**Your assignment**
From the listing below, copy only the lines from the line that contains "M909,207L1086,476" to the line that contains "M698,474L1189,698", counting those two lines as part of the copy.
++++++
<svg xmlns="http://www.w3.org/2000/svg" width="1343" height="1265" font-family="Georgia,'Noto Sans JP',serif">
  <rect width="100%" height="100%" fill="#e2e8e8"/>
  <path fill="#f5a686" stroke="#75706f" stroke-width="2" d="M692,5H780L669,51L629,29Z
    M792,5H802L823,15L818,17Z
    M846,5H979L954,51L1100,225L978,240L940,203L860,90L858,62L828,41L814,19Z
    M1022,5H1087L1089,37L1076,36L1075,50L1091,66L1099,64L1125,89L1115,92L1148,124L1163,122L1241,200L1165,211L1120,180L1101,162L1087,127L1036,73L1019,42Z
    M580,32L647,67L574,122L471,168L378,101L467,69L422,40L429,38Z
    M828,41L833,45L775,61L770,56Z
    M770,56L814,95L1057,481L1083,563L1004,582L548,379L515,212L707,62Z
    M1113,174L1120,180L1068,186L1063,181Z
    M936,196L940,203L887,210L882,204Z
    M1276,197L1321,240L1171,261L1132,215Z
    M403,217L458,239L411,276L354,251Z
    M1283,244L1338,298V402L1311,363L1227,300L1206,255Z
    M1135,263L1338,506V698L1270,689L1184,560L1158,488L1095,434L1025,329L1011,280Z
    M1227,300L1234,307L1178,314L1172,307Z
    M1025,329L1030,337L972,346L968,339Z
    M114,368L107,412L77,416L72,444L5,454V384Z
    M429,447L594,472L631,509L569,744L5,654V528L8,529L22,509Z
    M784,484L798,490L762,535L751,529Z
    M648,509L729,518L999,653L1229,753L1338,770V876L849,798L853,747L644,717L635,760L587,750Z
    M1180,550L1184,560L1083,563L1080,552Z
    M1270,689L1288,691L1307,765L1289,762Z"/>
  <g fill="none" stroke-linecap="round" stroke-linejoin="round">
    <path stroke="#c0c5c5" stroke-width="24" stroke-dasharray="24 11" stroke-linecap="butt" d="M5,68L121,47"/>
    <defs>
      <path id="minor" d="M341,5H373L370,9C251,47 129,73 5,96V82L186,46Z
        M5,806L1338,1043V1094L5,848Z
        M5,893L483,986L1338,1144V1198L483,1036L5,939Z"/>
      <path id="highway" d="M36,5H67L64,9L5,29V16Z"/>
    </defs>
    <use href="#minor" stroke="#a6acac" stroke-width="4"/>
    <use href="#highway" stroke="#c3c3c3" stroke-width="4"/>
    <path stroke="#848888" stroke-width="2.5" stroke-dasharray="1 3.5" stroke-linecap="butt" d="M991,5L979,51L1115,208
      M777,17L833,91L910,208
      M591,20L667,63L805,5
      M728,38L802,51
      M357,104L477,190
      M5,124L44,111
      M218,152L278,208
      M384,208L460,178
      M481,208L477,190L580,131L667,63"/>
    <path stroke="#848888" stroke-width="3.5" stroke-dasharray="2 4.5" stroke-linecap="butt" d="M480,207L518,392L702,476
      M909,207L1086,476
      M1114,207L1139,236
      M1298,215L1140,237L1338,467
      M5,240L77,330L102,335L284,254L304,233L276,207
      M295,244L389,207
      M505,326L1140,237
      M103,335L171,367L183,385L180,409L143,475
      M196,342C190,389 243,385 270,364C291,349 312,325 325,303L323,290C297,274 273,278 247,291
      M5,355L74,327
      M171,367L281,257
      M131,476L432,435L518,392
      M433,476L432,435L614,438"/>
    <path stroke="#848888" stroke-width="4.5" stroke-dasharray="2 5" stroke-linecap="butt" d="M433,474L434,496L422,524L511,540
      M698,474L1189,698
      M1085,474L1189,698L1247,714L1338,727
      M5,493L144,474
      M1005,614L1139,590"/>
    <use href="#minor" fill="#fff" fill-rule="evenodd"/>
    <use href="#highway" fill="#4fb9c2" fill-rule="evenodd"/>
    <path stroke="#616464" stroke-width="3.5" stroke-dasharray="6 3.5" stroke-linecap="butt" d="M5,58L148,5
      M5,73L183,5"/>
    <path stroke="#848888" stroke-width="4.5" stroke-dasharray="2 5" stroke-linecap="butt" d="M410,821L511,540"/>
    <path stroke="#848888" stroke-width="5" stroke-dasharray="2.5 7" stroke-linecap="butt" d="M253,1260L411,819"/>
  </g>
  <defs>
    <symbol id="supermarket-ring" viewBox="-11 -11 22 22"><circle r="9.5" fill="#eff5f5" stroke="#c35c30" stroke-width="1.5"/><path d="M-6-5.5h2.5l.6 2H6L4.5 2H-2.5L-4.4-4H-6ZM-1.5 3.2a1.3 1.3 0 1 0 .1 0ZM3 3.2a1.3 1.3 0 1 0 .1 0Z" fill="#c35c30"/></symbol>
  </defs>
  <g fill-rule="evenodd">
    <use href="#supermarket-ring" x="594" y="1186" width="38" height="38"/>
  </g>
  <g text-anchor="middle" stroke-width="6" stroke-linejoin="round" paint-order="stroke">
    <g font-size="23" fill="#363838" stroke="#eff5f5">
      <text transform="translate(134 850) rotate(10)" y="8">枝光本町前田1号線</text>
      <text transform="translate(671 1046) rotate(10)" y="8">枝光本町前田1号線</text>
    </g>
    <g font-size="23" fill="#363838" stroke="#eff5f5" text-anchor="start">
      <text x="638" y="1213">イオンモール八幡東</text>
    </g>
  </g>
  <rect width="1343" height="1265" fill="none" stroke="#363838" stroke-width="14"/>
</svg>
++++++
**Your solution**
      M909,207L1086,476
      M1114,207L1139,236
      M1298,215L1140,237L1338,467
      M5,240L77,330L102,335L284,254L304,233L276,207
      M295,244L389,207
      M505,326L1140,237
      M103,335L171,367L183,385L180,409L143,475
      M196,342C190,389 243,385 270,364C291,349 312,325 325,303L323,290C297,274 273,278 247,291
      M5,355L74,327
      M171,367L281,257
      M131,476L432,435L518,392
      M433,476L432,435L614,438"/>
    <path stroke="#848888" stroke-width="4.5" stroke-dasharray="2 5" stroke-linecap="butt" d="M433,474L434,496L422,524L511,540
      M698,474L1189,698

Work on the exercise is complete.